Goal of the exercise: Please copy out the entries exactly, skipping any pictures.

________

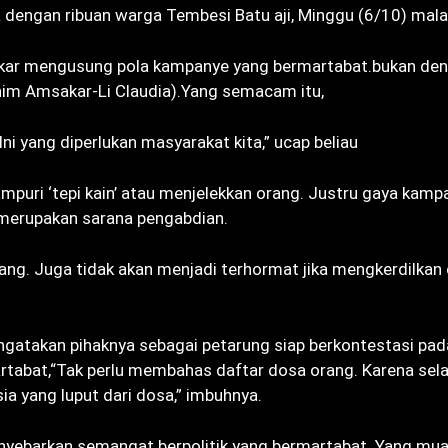
ka dengan ribuan warga Tembesi Batu aji, Minggu (6/10) mal
kar mengusung pola kampanye yang bermartabat.bukan de
nim Amsakar-Li Claudia).Yang semacam itu,
ni yang diperlukan masyarakat kita,” ucap beliau
puri ‘tepi kain’ atau menjelekkan orang. Justru gaya kamp
a merupakan sarana pengabdian.
ng. Juga tidak akan menjadi terhormat jika mengkerdilkan 
ngatakan pihaknya sebagai petarung siap berkontestasi pad
rtabat,“Tak perlu membahas daftar dosa orang. Karena se
ia yang luput dari dosa,” imbuhnya.
nyebarkan semangat berpolitik yang bermartabat. Yang mu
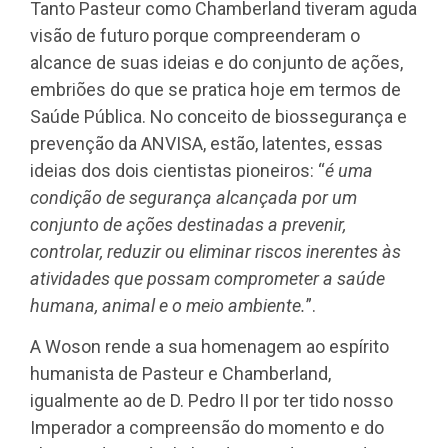
Tanto Pasteur como Chamberland tiveram aguda
visão de futuro porque compreenderam o
alcance de suas ideias e do conjunto de ações,
embriões do que se pratica hoje em termos de
Saúde Pública. No conceito de biossegurança e
prevenção da ANVISA, estão, latentes, essas
ideias dos dois cientistas pioneiros: “
é uma
condição de segurança alcançada por um
conjunto de ações destinadas a prevenir,
controlar, reduzir ou eliminar riscos inerentes às
atividades que possam comprometer a saúde
humana, animal e o meio ambiente.
”.
A Woson rende a sua homenagem ao espírito
humanista de Pasteur e Chamberland,
igualmente ao de D. Pedro II por ter tido nosso
Imperador a compreensão do momento e do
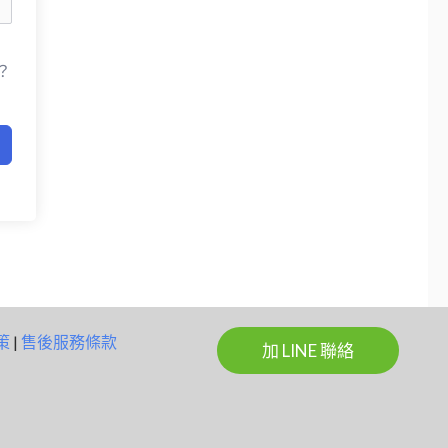
？
策
|
售後服務條款
加 LINE 聯絡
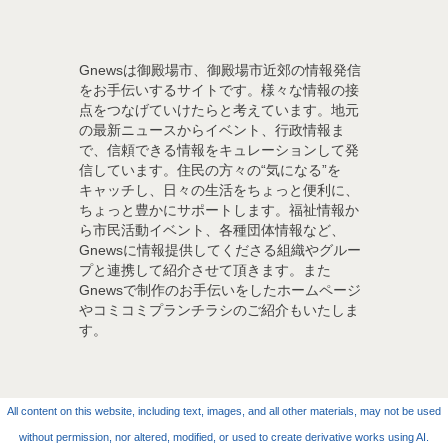
Gnewsは御殿場市、御殿場市近郊の情報発信
をお手伝いするサイトです。様々な情報の接
点をつなげていけたらと考えています。地元
の最新ニュースからイベント、行政情報ま
で、信頼できる情報をキュレーションして発
信しています。住民の方々の“気になる”を
キャッチし、日々の生活をちょっと便利に、
ちょっと豊かにサポートします。福祉情報か
ら市民活動イベント、各種団体情報など、
Gnewsに情報提供してくださる組織やグルー
プと連携して紹介させて頂きます。また
Gnewsで制作のお手伝いをしたホームページ
やコミコミプランチラシのご紹介もいたしま
す。
All content on this website, including text, images, and all other materials, may not be used
without permission, nor altered, modified, or used to create derivative works using AI.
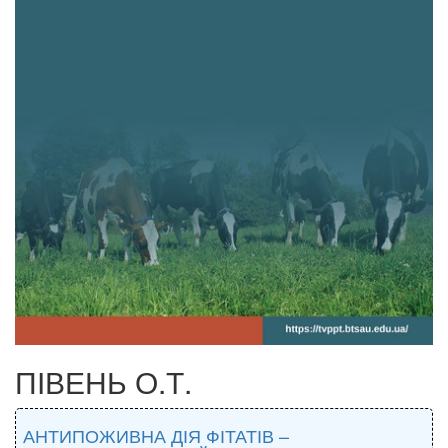
ПІВЕНЬ О.Т.
АНТИПОЖИВНА ДІЯ ФІТАТІВ –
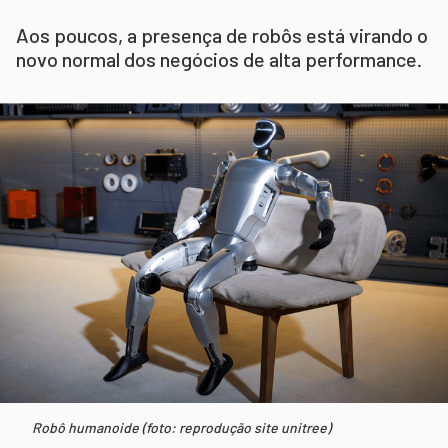
Aos poucos, a presença de robôs está virando o
novo normal dos negócios de alta performance.
Robô humanoide (foto: reprodução site unitree)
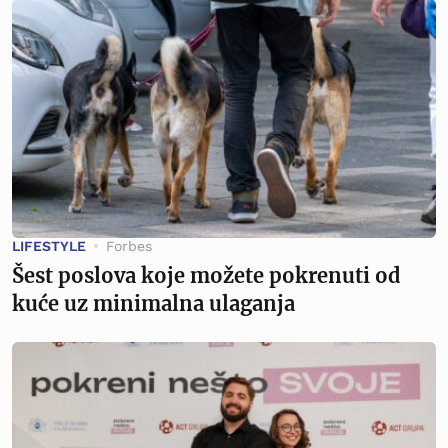
LIFESTYLE
Forbes
Šest poslova koje možete pokrenuti od
kuće uz minimalna ulaganja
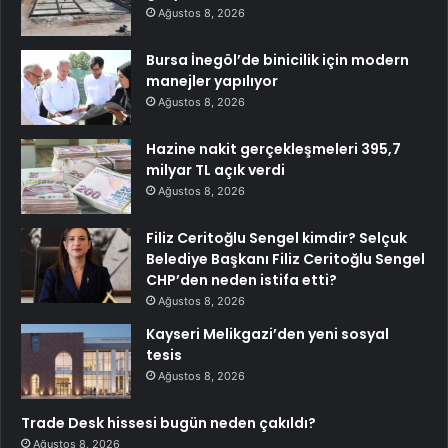
Ağustos 8, 2026
Bursa İnegöl’de binicilik için modern
manejler yapılıyor
Ağustos 8, 2026
Hazine nakit gerçekleşmeleri 395,7
milyar TL açık verdi
Ağustos 8, 2026
Filiz Ceritoğlu Sengel kimdir? Selçuk
Belediye Başkanı Filiz Ceritoğlu Sengel
CHP’den neden istifa etti?
Ağustos 8, 2026
Kayseri Melikgazi’den yeni sosyal
tesis
Ağustos 8, 2026
Trade Desk hissesi bugün neden çakıldı?
Ağustos 8, 2026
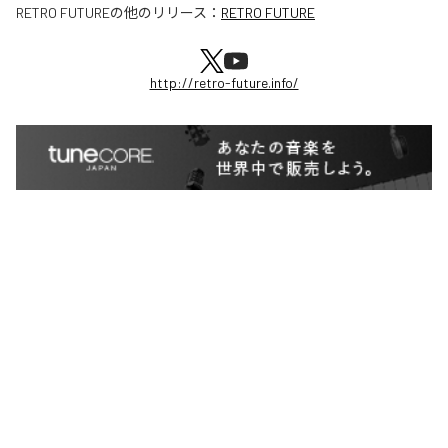
RETRO FUTURE
の他のリリース：
RETRO FUTURE
http://retro-future.info/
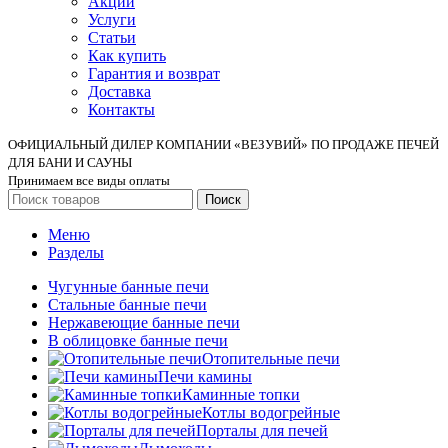
Акции
Услуги
Статьи
Как купить
Гарантия и возврат
Доставка
Контакты
ОФИЦИАЛЬНЫЙ ДИЛЕР КОМПАНИИ «ВЕЗУВИЙ» ПО ПРОДАЖЕ ПЕЧЕЙ
ДЛЯ БАНИ И САУНЫ
Принимаем все виды оплаты
Поиск
Меню
Разделы
Чугунные банные печи
Стальные банные печи
Нержавеющие банные печи
В облицовке банные печи
Отопительные печи
Печи камины
Каминные топки
Котлы водогрейные
Порталы для печей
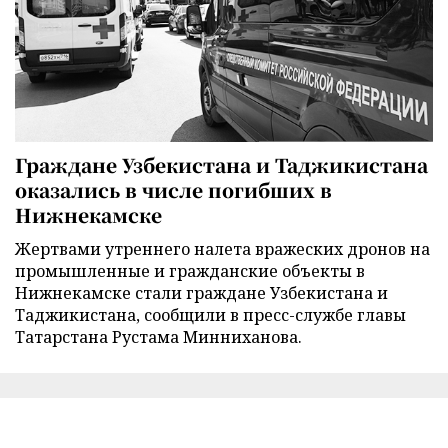
Граждане Узбекистана и Таджикистана
оказались в числе погибших в
Нижнекамске
Жертвами утреннего налета вражеских дронов на
промышленные и гражданские объекты в
Нижнекамске стали граждане Узбекистана и
Таджикистана, сообщили в пресс-службе главы
Татарстана Рустама Минниханова.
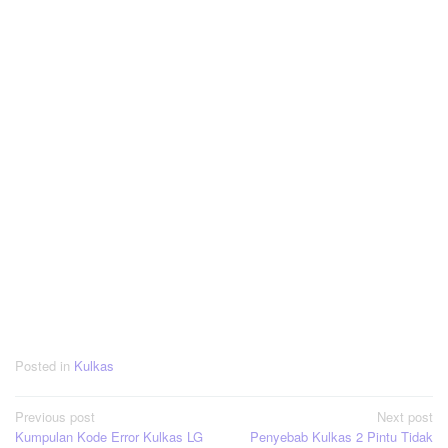
Posted in
Kulkas
Post
Previous post
Next post
Kumpulan Kode Error Kulkas LG
Penyebab Kulkas 2 Pintu Tidak
navigation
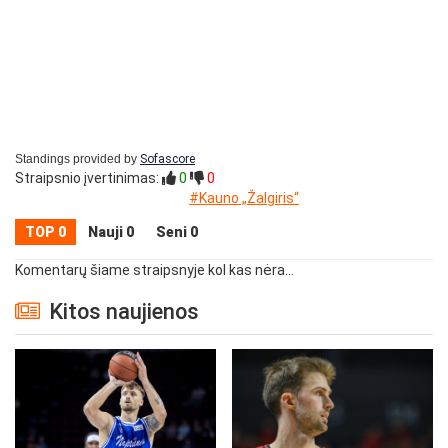
Standings provided by
Sofascore
Straipsnio įvertinimas:
0
0
#Kauno „Žalgiris“
TOP 0
Nauji 0
Seni 0
Komentarų šiame straipsnyje kol kas nėra...
Kitos naujienos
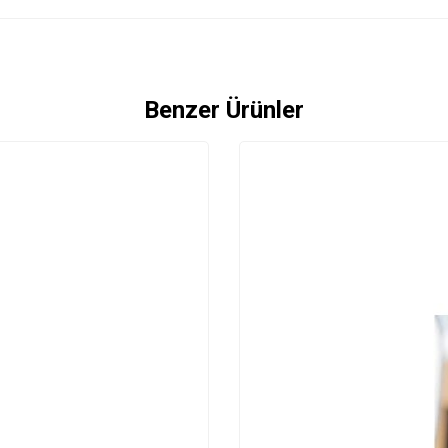
Benzer Ürünler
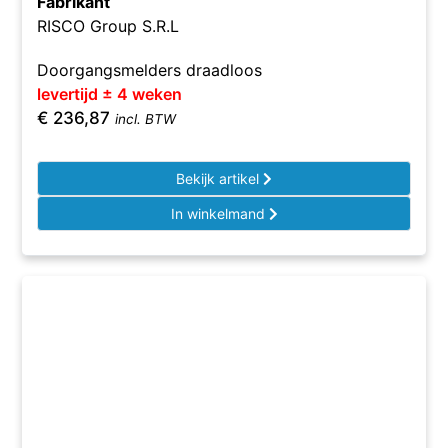
Fabrikant
RISCO Group S.R.L
Doorgangsmelders draadloos
levertijd ± 4 weken
€
236,87
incl. BTW
Bekijk artikel
In winkelmand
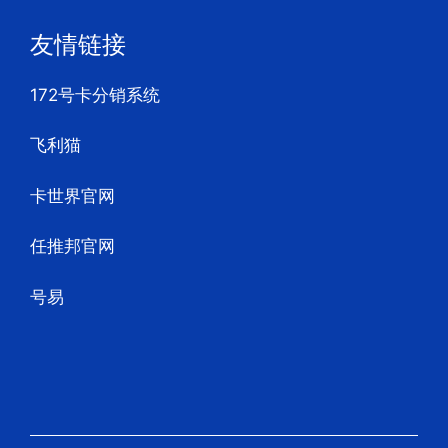
友情链接
172号卡分销系统
飞利猫
卡世界官网
任推邦官网
号易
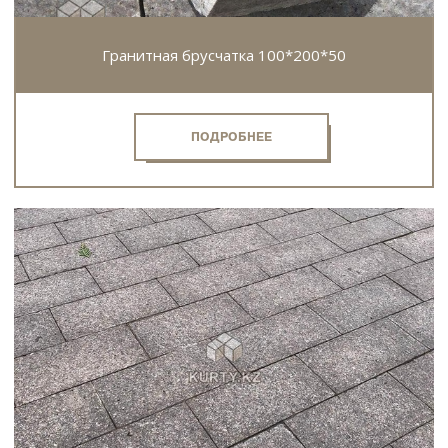
Гранитная брусчатка 100*200*50
ПОДРОБНЕЕ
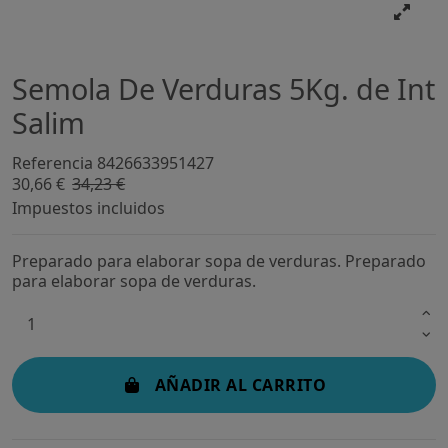
Semola De Verduras 5Kg. de Int
Salim
Referencia
8426633951427
30,66 €
34,23 €
-10,43%
Impuestos incluidos
Preparado para elaborar sopa de verduras. Preparado
para elaborar sopa de verduras.
AÑADIR AL CARRITO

________

Exercise response:
ka dengan ribuan warga Tembesi Batu aji, Minggu (6/10) mal
kar mengusung pola kampanye yang bermartabat.bukan de
nim Amsakar-Li Claudia).Yang semacam itu,
ni yang diperlukan masyarakat kita,” ucap beliau
puri ‘tepi kain’ atau menjelekkan orang. Justru gaya kamp
a merupakan sarana pengabdian.
ng. Juga tidak akan menjadi terhormat jika mengkerdilkan 
ngatakan pihaknya sebagai petarung siap berkontestasi pad
rtabat,“Tak perlu membahas daftar dosa orang. Karena se
ia yang luput dari dosa,” imbuhnya.
nyebarkan semangat berpolitik yang bermartabat. Yang mu
Tanto Pasteur como Chamberland tiveram aguda
visão de futuro porque compreenderam o
alcance de suas ideias e do conjunto de ações,
embriões do que se pratica hoje em termos de
Saúde Pública. No conceito de biossegurança e
prevenção da ANVISA, estão, latentes, essas
ideias dos dois cientistas pioneiros: “
é uma
condição de segurança alcançada por um
conjunto de ações destinadas a prevenir,
controlar, reduzir ou eliminar riscos inerentes às
atividades que possam comprometer a saúde
humana, animal e o meio ambiente.
”.
A Woson rende a sua homenagem ao espírito
humanista de Pasteur e Chamberland,
igualmente ao de D. Pedro II por ter tido nosso
Imperador a compreensão do momento e do
？
策
|
售後服務條款
加 LINE 聯絡
Gnewsは御殿場市、御殿場市近郊の情報発信
をお手伝いするサイトです。様々な情報の接
点をつなげていけたらと考えています。地元
の最新ニュースからイベント、行政情報ま
で、信頼できる情報をキュレーションして発
信しています。住民の方々の“気になる”を
キャッチし、日々の生活をちょっと便利に、
ちょっと豊かにサポートします。福祉情報か
ら市民活動イベント、各種団体情報など、
Gnewsに情報提供してくださる組織やグルー
プと連携して紹介させて頂きます。また
Gnewsで制作のお手伝いをしたホームページ
やコミコミプランチラシのご紹介もいたしま
す。
All content on this website, including text, images, and all other materials, may not be used
without permission, nor altered, modified, or used to create derivative works using AI.
ПІВЕНЬ О.Т.
АНТИПОЖИВНА ДІЯ ФІТАТІВ –
Aos poucos, a presença de robôs está virando o
novo normal dos negócios de alta performance.
Robô humanoide (foto: reprodução site unitree)
LIFESTYLE
Forbes
Šest poslova koje možete pokrenuti od
kuće uz minimalna ulaganja
Ağustos 8, 2026
Bursa İnegöl’de binicilik için modern
manejler yapılıyor
Ağustos 8, 2026
Hazine nakit gerçekleşmeleri 395,7
milyar TL açık verdi
Ağustos 8, 2026
Filiz Ceritoğlu Sengel kimdir? Selçuk
Belediye Başkanı Filiz Ceritoğlu Sengel
CHP’den neden istifa etti?
Ağustos 8, 2026
Kayseri Melikgazi’den yeni sosyal
tesis
Ağustos 8, 2026
Trade Desk hissesi bugün neden çakıldı?
Ağustos 8, 2026
RETRO FUTURE
の他のリリース：
RETRO FUTURE
http://retro-future.info/
Акции
Услуги
Статьи
Как купить
Гарантия и возврат
Доставка
Контакты
ОФИЦИАЛЬНЫЙ ДИЛЕР КОМПАНИИ «ВЕЗУВИЙ» ПО ПРОДАЖЕ ПЕЧЕЙ
ДЛЯ БАНИ И САУНЫ
Принимаем все виды оплаты
Поиск
Меню
Разделы
Чугунные банные печи
Стальные банные печи
Нержавеющие банные печи
В облицовке банные печи
Отопительные печи
Печи камины
Каминные топки
Котлы водогрейные
Порталы для печей
Граждане Узбекистана и Таджикистана
оказались в числе погибших в
Нижнекамске
Жертвами утреннего налета вражеских дронов на
промышленные и гражданские объекты в
Нижнекамске стали граждане Узбекистана и
Таджикистана, сообщили в пресс-службе главы
Татарстана Рустама Минниханова.
Posted in
Kulkas
Post
Previous post
Next post
Kumpulan Kode Error Kulkas LG
Penyebab Kulkas 2 Pintu Tidak
navigation
Standings provided by
Sofascore
Straipsnio įvertinimas:
0
0
#Kauno „Žalgiris“
TOP 0
Nauji 0
Seni 0
Komentarų šiame straipsnyje kol kas nėra...
Kitos naujienos
Benzer Ürünler
Fabrikant
RISCO Group S.R.L
Doorgangsmelders draadloos
levertijd ± 4 weken
€
236,87
incl. BTW
Bekijk artikel
In winkelmand
友情链接
172号卡分销系统
飞利猫
卡世界官网
任推邦官网
号易
Гранитная брусчатка 100*200*50
ПОДРОБНЕЕ
Semola De Verduras 5Kg. de Int
Salim
Referencia
8426633951427
30,66 €
34,23 €
-10,43%
Impuestos incluidos
Preparado para elaborar sopa de verduras. Preparado
para elaborar sopa de verduras.
AÑADIR AL CARRITO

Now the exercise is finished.